Lors du mesurage n° 2967 de l’administration du Cadastre et de la Topographie, ci-après désignée par « l’ACT », du 25 avril 2018, furent créées la parcelle n° (P6), d’une contenance de 1 are et 43 centiares, et la parcelle n° (P1), d’une contenance de 2 ares et 25 centiares, issues de la division de l’ancienne parcelle n° (P5).

Le 23 avril 2019, l’ACT adressa aux époux (A-B) un projet de contrat d’abornement concernant la délimitation entre la parcelle n° (P1) leur appartenant et la parcelle voisine n° (P4) appartenant à Madame (D).

Par courrier du 3 mai 2019, Monsieur (A) fit part à l’ACT de son désaccord avec ce projet de contrat d’abornement.

Le 14 juin 2019, l’ACT procéda à un nouveau mesurage n° 2996, à la suite duquel 7 centiares, correspondant à l’ancien « lot A » figurant sur le plan du 2 octobre 1979 (mesurage n° 1095), furent retirés de la parcelle n° (P1) pour former une nouvelle parcelle n° (P3), le restant de la parcelle n° (P1) devenant une nouvelle parcelle portant le n° (P2) (2a 18ca).

L’extrait du plan cadastral du 14 juin 2019 relatif au mesurage n° 2996 renseigne, en légende, Madame (D) comme propriétaire de la parcelle n° (P3) (7ca) et de la parcelle n° (P7) (10a 6ca), tandis que les époux (A-B) sont renseignés comme propriétaires de la parcelle n° (P2) (2a 18ca).
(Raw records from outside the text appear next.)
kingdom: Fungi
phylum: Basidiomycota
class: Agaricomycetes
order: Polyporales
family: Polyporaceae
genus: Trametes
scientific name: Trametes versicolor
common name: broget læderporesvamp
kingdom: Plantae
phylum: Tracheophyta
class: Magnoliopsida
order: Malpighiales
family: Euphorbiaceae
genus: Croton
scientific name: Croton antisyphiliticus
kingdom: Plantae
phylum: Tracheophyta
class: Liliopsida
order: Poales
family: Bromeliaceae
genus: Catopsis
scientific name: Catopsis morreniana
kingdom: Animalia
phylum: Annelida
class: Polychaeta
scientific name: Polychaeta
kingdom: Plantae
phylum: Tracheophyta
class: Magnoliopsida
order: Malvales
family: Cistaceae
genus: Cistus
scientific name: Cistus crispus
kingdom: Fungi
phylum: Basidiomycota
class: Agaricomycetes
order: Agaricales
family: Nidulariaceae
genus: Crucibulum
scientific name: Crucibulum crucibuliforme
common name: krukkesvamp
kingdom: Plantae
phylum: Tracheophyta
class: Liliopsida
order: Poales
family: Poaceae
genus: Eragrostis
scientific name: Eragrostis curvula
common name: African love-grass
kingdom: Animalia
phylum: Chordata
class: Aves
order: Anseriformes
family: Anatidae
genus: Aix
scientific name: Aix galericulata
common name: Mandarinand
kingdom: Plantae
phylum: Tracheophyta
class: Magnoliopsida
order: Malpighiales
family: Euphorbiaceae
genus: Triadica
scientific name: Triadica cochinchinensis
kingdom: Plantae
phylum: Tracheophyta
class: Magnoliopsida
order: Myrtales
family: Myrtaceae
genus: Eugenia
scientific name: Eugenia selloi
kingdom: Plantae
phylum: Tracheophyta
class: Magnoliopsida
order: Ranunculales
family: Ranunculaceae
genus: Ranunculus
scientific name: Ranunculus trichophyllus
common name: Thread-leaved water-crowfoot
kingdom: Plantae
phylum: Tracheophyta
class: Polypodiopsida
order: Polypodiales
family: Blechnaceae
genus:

Cet extrait contient, en outre, les remarques suivantes :

« - Ce plan remplace le mesurage 2967 du 25/04/2018 suite à une erreur matérielle concernant la limite entre la propriété (A)-(B) et la propriété (D).

- L’ensemble des parcelles (P6) et (P2) correspond à l’ancienne parcelle (P5) appartenant à (A) 1/2 et (B) 1/2 suivant acte du 07/09/2015.

- La parcelle (P3) correspond au lot A du 02/10/1979 (mesurage 1095).

- L’ensemble des parcelles (P3), (P7) et le lot 3 du 06/08/2003 (mesurage 2083) correspond au lot 1 du 05/09/1961 (mesurage 373) ».

Par lettre recommandée du 15 janvier 2020 de leur mandataire de l’époque, les époux (A-B) mirent le directeur de l’ACT en demeure d’émettre un nouvel extrait cadastral de leur terrain avec une nouvelle légende des parcelles « sur lequel le mur et le terrain de mes mandants se trouvent entièrement sur leur propriété ainsi qu’il en aurait toujours été depuis et avant le mesurage 2996 du 14 juin 2019 ».

Le directeur de l’ACT répondit le 20 janvier 2020 comme suit :

« (…) En résumé, je vous rappelle qu’il s’agissait d’une erreur commise par notre administration lors du morcellement du 25 avril 2018 où la contenance du lot A de 7ca a été ajoutée à la contenance de la parcelle de vos mandants. Cet ajout n’a jamais fait l’objet d’un acte de vente et n’est de ce fait jamais entré dans la propriété de vos mandants.

Cette erreur a été redressée par Monsieur (G), géomètre officiel, en date du 14 juin 2019. La rectification comprend donc la délimitation de la contenance de 7ca qui a été par erreur ajoutée à la contenance d’origine de la parcelle de vos mandants. (…) ».

Par lettre recommandée de leur mandataire de l’époque du 16 mars 2020, les époux (A-B) prirent position sur cette lettre du 20 janvier 2020, tout en mettant le directeur de l’ACT en demeure de « procéder à l’établissement d’un nouveau mesurage qui confirmerait que le mur se trouve en limite de propriété en fixant une date et une heure afin que ce mesurage soit contradictoire ».

Le 27 mars 2020, le directeur de l’ACT leur répondit en les termes suivants:

« (…) La présente fait suite à votre courrier datant du 16 mars 2020.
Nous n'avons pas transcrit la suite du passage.